The battle for cloud computing market share continues to be an interesting one.  Amazon is the clear leader, and its a sidelight to their core business.  Microsoft is a rapidly growing second place competitor, but it has pretty much bet the company on its cloud strategy ( I wrote about this almost a year ago here).

Recently RightScale released a report of cloud usage that gave deeper insight into who is doing what in the cloud, and this report provided some interesting insights.

Of all the charts in the report – this one interested me the most:

top public clouds

Top Public Clouds


Looking at this chart, its pretty clear that Microsoft’s Azure is still gaining on Amazon.  However,  Google Cloud is coming on strong.  Google has recently made interesting enhancements to its offerings, and is pricing its products very aggressively.    In 2016 I had the opportunity to work as part of a team evaluating moving applications to Azure, and in our case it was not an easy slam dunk.  To get our application to run on Azure, we will have to revamp our database architecture to run under the limitations of Azure Cloud database.  Had we written this application initially to run on a cloud database we would have made different architecture decisions, and it would have made it much easier.  My current bias would be migrating existing applications over to run in the cloud is a lot more complicated than starting from scratch in the cloud.  So I will be interested to see how many of the people listed as ‘Experimenting’ and ‘Plan to Use’ end up being successful in running in the cloud.
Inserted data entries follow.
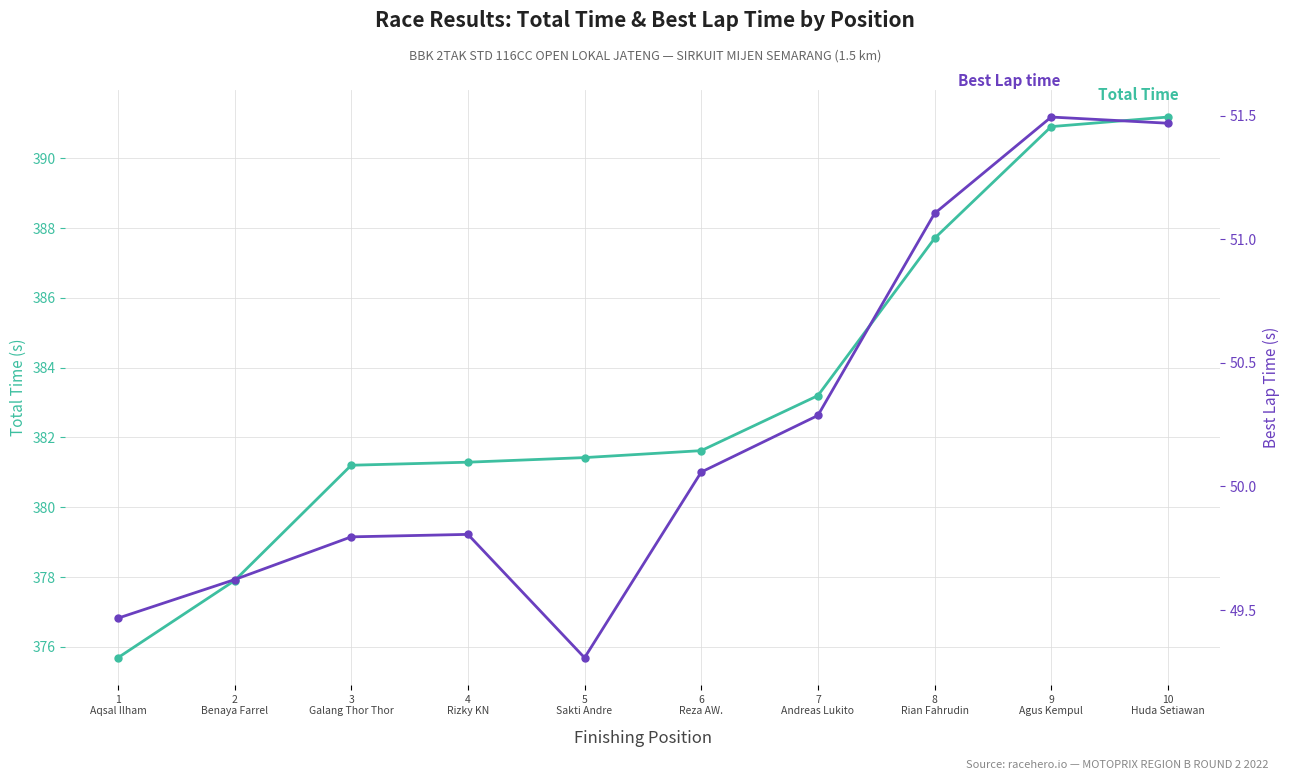

How many data points in Best Lap time are above 50?

5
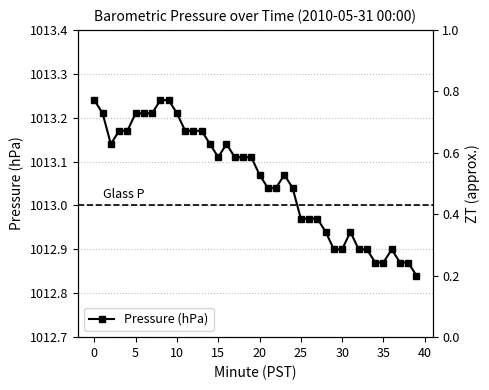

Does the chart have visible grid lines?

Yes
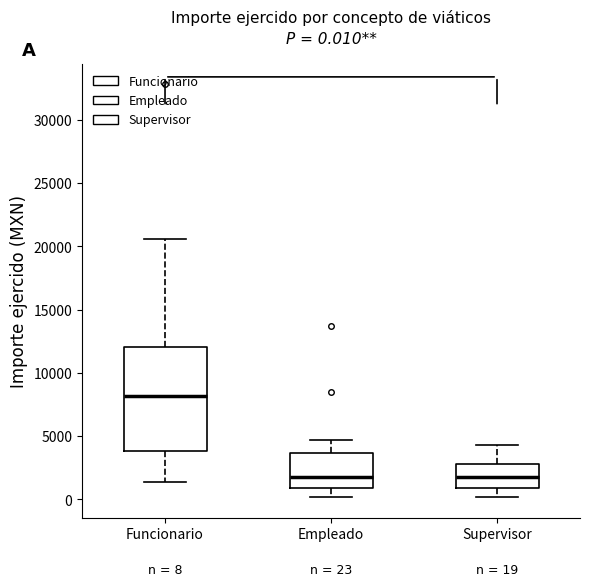

Which box is the tallest, from its lower edge to its upper edge?

Funcionario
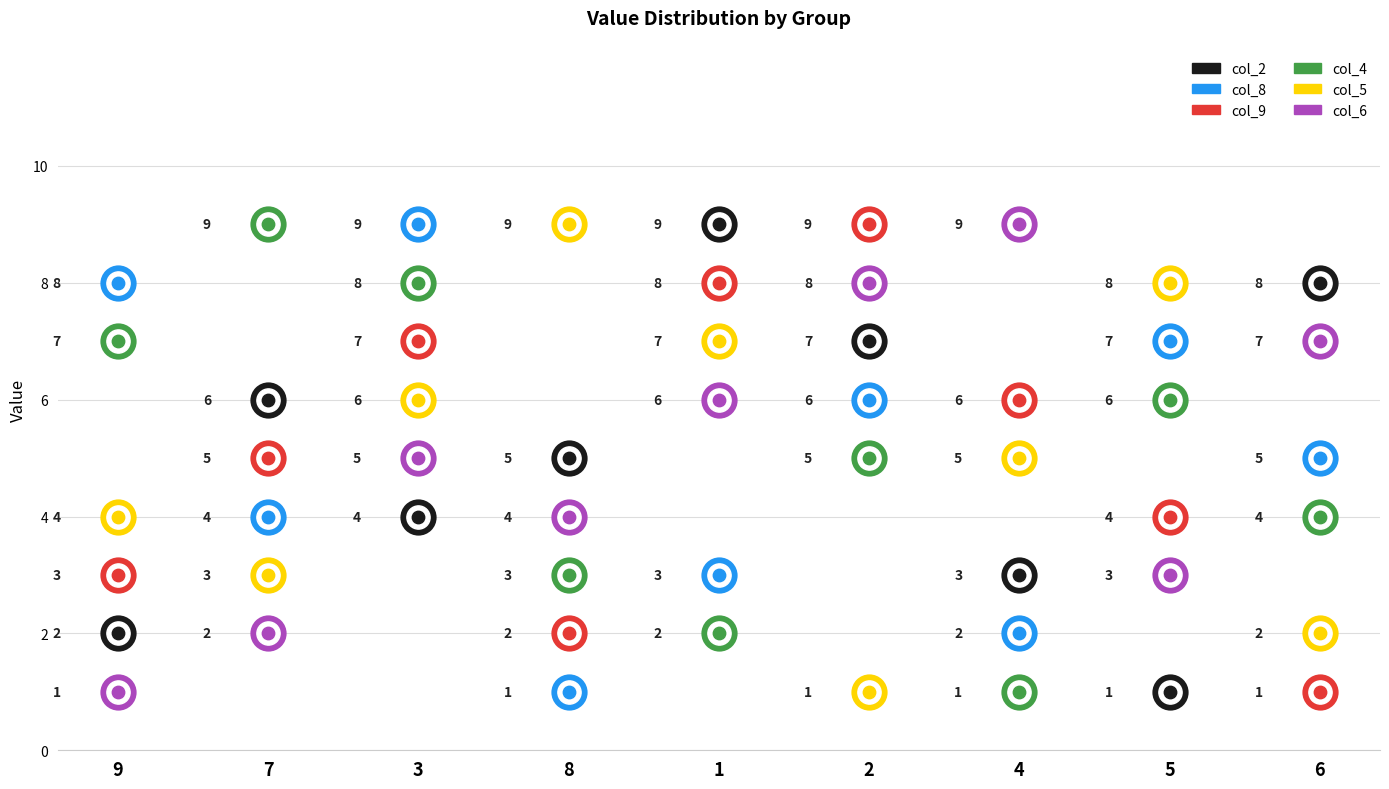

Which series reaches the minimum Y coordinate?

col_2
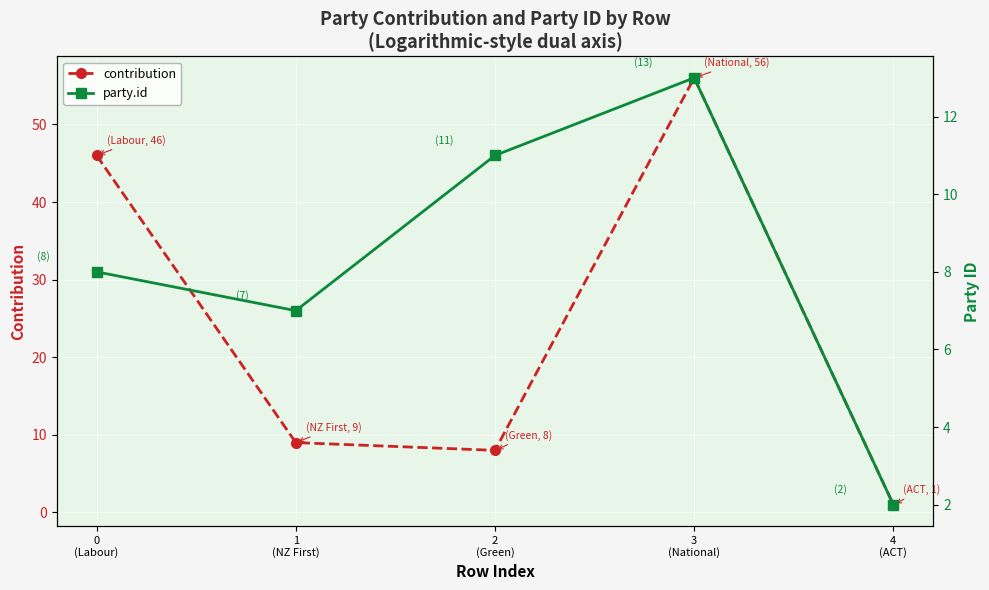

At which label is contribution closest to 28?

0
(Labour)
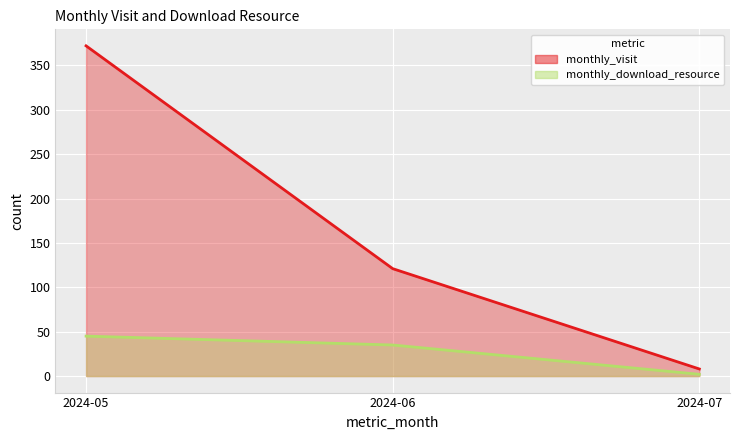

Which series changed the most between 2024-06 and 2024-07?

monthly_visit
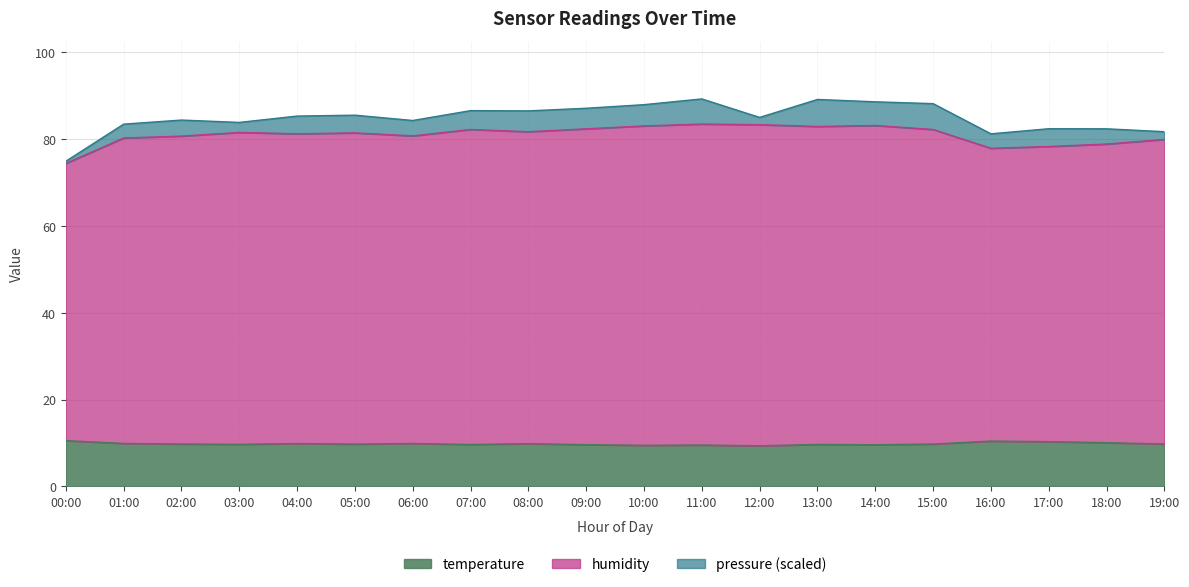

What are all the series names shown in the legend?

temperature, humidity, pressure (scaled)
Another interesting point in this report was that 85% of respondents have a multi-cloud strategy.  Theoretically, building an application that can fail-over across clouds should be doable, and it provides a nice redundancy for maximizing up-time.  Again, this would be more difficult to modify existing applications to support this feature.

I still think those companies who are dependent on succeeding in the cloud as a future revenue source (I am looking at you Microsoft and IBM) will find it tough to make earnings targets.  I think this is a tough commodity business with price cuts continuing (Amazon has cut its prices 52 times since 2006).  I suppose it’s possible that one of the companies will come out with an offering that is better than the rest (I am thinking of something like IBM’s Watson’s cognitive services), but with the money all these deep pocketed companies are investing in this it seems hard to believe.  I do think this is a huge growth opportunity, but which company will win and how much will be left to win still looks like a crapshoot.

So the cloud is still the future for Enterprise Tech. I just hope these companies are ready for the shrinking margins that will come with it.